Je ne me rappelle que le dernier quatrain : Le voilà donc à Sainte-Hélène,/ Celui-là, aux bâtons d’ébène,/ Il est mort oublié de tous,/ Oublié par trop d’entre nous.

J’ai longtemps réfléchi à quel fin j’utiliserais ma vocation poétique. Au départ, je prévis d’écrire un livre hugolien, qui s’appellerait Le Châtiment des Socialistes. Je me suis donc mis à rédiger du jour au lendemain des poèmes anti-marxistes, croyant que ces poèmes auraient des allures de Jugement dernier pour les socialistes. Je n’ai renoncé qu’au bout de trois ans, après avoir écrit plusieurs milliers de vers de pamphlets qu’avec du recul je considère comme ratés. Le seul à peu près convenable est une épître à Voltaire qui termine ainsi : « (…) la Pensée, Voltaire, est un mal qui détruit/ L’heureuse volonté de gouverner l’esprit. »

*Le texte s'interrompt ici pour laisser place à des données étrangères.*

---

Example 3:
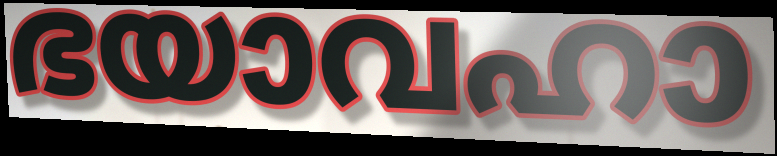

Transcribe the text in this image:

ഭയാവഹാ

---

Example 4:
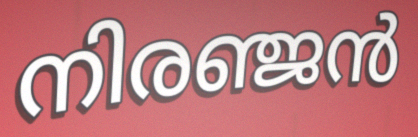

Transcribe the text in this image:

നിരഞ്ജൻ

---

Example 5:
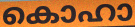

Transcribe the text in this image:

കൊഹാ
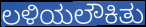
ಲಳಿಯಲೌಕಿತು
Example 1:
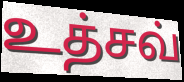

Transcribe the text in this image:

உத்சவ்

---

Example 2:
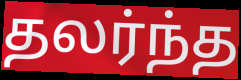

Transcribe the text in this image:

தலர்ந்த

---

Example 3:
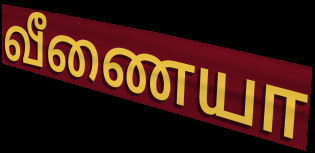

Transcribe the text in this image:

வீணையா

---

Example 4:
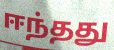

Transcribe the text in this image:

ஈந்தது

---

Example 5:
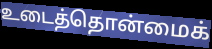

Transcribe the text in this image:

உடைத்தொன்மைக்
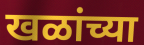
खळांच्या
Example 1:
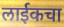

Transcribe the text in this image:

लाईकचा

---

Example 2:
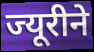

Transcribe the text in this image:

ज्यूरीने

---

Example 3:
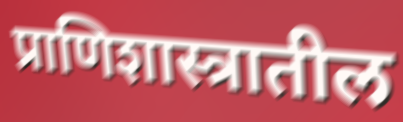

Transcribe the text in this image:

प्राणिशास्त्रातील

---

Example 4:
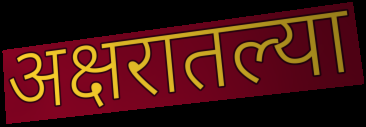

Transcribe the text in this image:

अक्षरातल्या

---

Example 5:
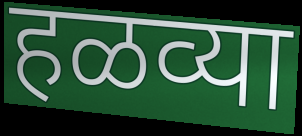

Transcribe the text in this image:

हळव्या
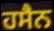
ਹਸੈਨ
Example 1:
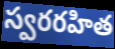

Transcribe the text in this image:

స్వరరహిత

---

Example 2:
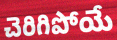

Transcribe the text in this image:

చెరిగిపోయే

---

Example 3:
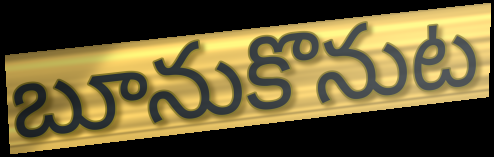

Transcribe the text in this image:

బూనుకొనుట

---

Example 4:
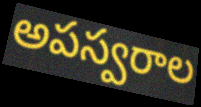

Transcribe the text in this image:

అపస్వరాల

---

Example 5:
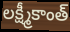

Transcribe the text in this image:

లక్ష్మీకాంత్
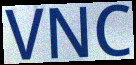
VNC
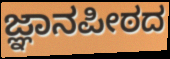
ಜ್ಞಾನಪೀಠದ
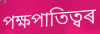
পক্ষপাতিত্বৰ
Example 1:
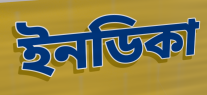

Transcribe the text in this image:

ইনডিকা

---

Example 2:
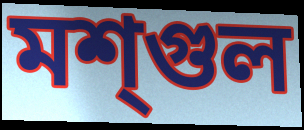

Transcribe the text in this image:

মশ্গুল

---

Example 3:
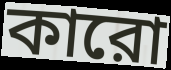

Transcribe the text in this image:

কারো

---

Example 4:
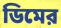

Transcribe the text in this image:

ডিমের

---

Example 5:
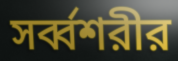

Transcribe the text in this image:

সর্ব্বশরীর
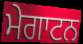
ਮੇਗਾਟਨ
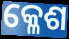
କ୍ଳେଶ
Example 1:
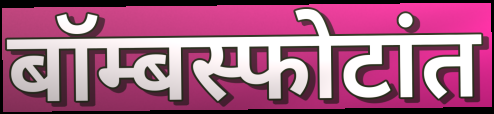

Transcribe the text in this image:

बॉम्बस्फोटांत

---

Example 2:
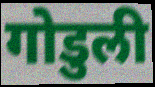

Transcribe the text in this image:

गोडुली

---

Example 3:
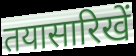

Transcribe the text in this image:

तयासारिखें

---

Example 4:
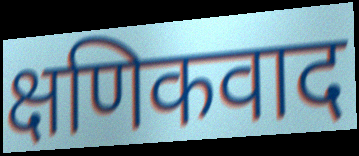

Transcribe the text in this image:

क्षणिकवाद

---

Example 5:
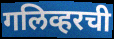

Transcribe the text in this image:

गलिव्हरची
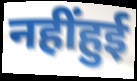
नहींहुई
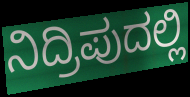
ನಿದ್ರಿಪುದಲ್ಲಿ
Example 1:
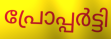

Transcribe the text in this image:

പ്രോപ്പർട്ടി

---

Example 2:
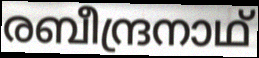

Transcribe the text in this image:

രബീന്ദ്രനാഥ്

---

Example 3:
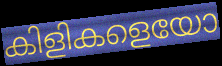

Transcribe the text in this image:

കിളികളെയോ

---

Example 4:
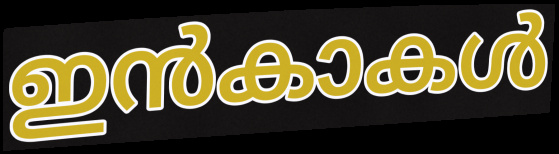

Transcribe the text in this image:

ഇൻകാകൾ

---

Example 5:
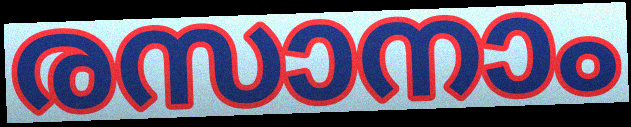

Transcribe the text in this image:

രസാനാം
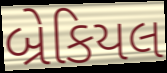
બ્રેકિયલ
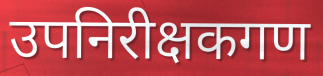
उपनिरीक्षकगण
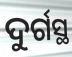
ଦୁର୍ଗସ୍ଥ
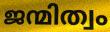
ജന്മിത്വം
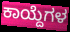
ಕಾಯ್ದೆಗಳ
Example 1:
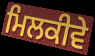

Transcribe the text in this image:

ਮਿਲਕੀਵੇ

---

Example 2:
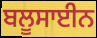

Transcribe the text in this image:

ਬਲੂਸਾਈਨ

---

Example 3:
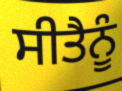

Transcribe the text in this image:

ਸੀਤੈਨੂੰ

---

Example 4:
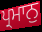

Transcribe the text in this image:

ਪ੍ਰਮਾਨੁ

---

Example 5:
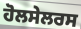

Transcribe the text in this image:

ਹੋਲਸੇਲਰਸ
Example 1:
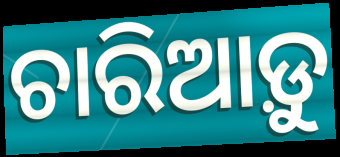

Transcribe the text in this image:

ଚାରିଆଡ଼ୁ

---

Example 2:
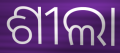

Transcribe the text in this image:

ଶୀଲା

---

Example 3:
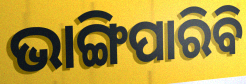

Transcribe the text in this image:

ଭାଙ୍ଗିପାରିବି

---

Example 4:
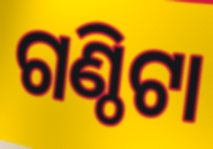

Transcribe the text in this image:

ଗଣ୍ଠିଟା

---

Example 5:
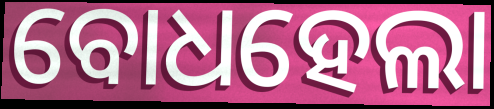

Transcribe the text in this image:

ବୋଧହେଲା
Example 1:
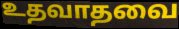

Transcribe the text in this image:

உதவாதவை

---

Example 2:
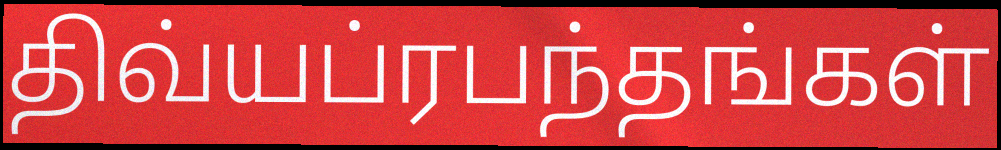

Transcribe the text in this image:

Après avoir fait une expérience qui a bouleversé ma conception du monde et de la poésie, j’ai décidé d’écrire des éloges, des poèmes racontant la vie de tous les jours, non des poèmes à la Florent Brunel dénonçant sans courage, et improductifs. Même si désormais je n’hésite pas à défendre mes valeurs.

J’ai donc préféré me mettre dans la peau d’un jardinier.

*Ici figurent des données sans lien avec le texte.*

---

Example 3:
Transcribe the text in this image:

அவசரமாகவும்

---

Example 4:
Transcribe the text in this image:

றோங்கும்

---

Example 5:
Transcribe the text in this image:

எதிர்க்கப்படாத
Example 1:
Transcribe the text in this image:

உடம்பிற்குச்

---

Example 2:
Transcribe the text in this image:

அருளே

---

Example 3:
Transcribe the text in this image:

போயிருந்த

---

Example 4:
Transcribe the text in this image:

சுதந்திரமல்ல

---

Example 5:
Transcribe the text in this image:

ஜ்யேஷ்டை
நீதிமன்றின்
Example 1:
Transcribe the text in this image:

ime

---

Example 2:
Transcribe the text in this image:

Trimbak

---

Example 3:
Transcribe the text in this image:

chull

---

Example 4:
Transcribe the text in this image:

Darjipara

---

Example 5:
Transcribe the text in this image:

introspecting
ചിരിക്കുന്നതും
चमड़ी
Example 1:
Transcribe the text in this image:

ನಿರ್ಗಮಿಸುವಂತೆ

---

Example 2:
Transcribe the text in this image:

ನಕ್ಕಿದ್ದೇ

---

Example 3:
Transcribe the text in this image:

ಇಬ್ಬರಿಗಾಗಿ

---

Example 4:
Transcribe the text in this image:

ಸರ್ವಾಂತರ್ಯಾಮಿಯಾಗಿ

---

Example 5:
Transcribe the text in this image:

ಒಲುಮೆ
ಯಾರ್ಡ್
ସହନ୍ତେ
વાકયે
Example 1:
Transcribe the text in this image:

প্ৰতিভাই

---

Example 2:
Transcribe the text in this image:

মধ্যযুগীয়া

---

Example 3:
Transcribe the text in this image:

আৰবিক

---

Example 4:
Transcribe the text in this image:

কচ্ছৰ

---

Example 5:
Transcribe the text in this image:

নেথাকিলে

Voilà la raison d’être du « Jardin poétique ». Voilà pourquoi j’écris.

BeL13ver, poète.

 

« Le Jardin poétique de Vianney » (Vianney’s poetic garden) came up to my mind once upon a time in March or April 2004, in the boys’ boarding school of Derval. By writing a poem my lyric vocation had been born.

I only remember the last four lines.

On Saint-Helen island there he is,/ The man of whom were ebon sticks!/ Forgotten by all, he died/ Forgotten by too many of us.

For a long time, I made up into my mind what would the purposes of my pieces of poetry. At the beginning, it was supposed to be a Hugo-written-alike pamphlet called Le Châtiment des Socialistes (Socialists’ damnation). Thus I started with immediately poetry against marxist people, believing that this would be identical to the Doomsday for them. I gave up only after three years. I had written thousands of pamphlet’s lines that I considered rotten since then. The only one I couldcurrently afford a bit is an « Epistle to Voltaire » which is ended by this words: « …Yes, Voltaire, thinking makes ill/ To govern the mind the wonderful will! »

As my conception of world and poetry suddenly changed due to a raddcal experience, I decided to write praises, pieces of poetry talking about daily life. No more poems denouncing without courage without creation, on the Florent Brunel’s manner, denouncing without courage, and non productive. Even if I did not hesitate sometimes to defend my values.

That’s why I preferred to be colored by a gardener skin.

That’s why I created the poetic garden. That’s why I wrote.